**Document passage:**
================
Studio album by Fenton Robinson
- Released: 1974
- Genre: Blues
- Length: 42:37
- Label: Alligator
- Producer: Bruce Iglauer

Fenton Robinson chronology
| Monday Morning Boogie and Blues (1972) | Somebody Loan Me a Dime (1974) | I Hear Some Blues Downstairs (1977) |

= Somebody Loan Me a Dime =

Somebody Loan Me a Dime is a 1974 studio album by blues singer and guitarist Fenton Robinson, his debut under the Alligator Records imprint. Blending together some elements of jazz with Chicago blues and Texas blues, the album was largely critically well received and is regarded as important within his discography. Among the album's tracks is a re-recording of his 1967 signature song, "Somebody Loan Me a Dime". It has been reissued multiple times in the United States and Japan, including with bonus tracks.

==Critical reception==

The album overall received good reception by critics and is described by the 1993 The Big Book of Blues as "essential listening." AllMusic in its review characterized the album as "one of the most subtly satisfying electric blues albums of the '70s". New York based WGMC blue radio host Jeff Harris describes the album as "one of the era’s true masterpieces", Robinson's "pinnacle".
================
**Provided information:**
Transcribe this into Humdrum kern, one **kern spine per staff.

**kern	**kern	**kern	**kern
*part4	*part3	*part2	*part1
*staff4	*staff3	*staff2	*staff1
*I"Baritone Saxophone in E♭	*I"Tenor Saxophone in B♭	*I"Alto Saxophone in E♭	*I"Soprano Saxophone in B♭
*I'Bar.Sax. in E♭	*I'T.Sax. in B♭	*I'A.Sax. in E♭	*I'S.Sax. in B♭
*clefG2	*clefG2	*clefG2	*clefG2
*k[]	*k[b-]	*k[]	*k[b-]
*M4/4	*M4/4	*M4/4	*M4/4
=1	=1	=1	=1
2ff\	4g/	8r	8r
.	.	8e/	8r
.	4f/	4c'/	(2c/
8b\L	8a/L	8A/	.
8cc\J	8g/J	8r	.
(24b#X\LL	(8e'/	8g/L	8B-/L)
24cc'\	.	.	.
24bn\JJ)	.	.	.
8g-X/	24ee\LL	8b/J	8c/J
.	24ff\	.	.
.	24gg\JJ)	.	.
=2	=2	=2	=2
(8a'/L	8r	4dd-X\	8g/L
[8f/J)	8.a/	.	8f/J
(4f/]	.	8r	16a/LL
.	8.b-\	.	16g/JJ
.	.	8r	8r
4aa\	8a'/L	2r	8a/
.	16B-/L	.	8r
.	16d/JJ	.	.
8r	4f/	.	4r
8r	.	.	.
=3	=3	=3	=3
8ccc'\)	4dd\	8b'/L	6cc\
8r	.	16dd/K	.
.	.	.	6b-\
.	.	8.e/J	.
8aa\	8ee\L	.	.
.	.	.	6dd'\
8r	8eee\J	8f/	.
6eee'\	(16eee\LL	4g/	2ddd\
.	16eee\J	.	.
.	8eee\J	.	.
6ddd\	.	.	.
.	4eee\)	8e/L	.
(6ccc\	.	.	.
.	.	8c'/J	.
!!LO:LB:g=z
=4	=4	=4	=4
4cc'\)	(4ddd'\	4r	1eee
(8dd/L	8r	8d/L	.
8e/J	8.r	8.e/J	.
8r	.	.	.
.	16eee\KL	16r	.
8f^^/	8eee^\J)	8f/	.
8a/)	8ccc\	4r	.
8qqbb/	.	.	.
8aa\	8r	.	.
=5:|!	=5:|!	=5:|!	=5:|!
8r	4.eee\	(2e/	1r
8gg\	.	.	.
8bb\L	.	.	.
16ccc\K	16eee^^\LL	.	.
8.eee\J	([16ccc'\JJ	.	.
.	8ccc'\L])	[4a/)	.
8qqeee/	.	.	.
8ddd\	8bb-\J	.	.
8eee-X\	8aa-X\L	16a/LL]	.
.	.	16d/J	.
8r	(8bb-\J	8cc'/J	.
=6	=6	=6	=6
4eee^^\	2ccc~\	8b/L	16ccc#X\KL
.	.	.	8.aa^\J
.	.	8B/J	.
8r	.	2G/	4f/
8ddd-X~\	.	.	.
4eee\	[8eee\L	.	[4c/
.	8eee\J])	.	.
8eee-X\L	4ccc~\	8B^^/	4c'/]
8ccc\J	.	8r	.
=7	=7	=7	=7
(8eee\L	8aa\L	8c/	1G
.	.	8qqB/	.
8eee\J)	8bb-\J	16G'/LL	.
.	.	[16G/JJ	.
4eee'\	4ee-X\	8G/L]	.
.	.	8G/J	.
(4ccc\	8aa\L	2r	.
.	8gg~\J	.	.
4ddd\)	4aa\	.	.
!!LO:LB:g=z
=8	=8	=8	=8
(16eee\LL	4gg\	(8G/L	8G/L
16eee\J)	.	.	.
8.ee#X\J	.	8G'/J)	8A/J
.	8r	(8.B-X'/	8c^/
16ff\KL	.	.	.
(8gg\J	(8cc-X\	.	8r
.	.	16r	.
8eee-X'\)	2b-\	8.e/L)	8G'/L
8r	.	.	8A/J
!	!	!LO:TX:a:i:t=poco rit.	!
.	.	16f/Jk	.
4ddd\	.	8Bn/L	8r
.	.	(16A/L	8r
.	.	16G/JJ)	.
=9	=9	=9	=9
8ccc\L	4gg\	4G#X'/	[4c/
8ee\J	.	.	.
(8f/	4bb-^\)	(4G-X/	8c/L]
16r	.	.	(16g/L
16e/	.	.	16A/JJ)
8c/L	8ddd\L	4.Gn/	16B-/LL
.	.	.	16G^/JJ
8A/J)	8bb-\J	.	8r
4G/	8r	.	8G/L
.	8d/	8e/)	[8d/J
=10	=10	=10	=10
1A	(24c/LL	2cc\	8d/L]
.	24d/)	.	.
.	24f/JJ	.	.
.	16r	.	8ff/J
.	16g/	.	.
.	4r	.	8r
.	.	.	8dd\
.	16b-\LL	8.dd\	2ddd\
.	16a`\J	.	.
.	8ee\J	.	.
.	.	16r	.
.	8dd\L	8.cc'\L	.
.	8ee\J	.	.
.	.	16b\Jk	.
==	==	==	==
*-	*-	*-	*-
================
**What is asked:**
Using the article on the album Somebody Loan Me a Dime, answer:
(a) Who produced the album?
(b) Which Fenton Robinson album came right after it?
(c) What 1993 book called the album "essential listening"?
Rely only on the text when answering.

**Full output:**
(a) Bruce Iglauer
(b) I Hear Some Blues Downstairs (1977)
(c) The Big Book of Blues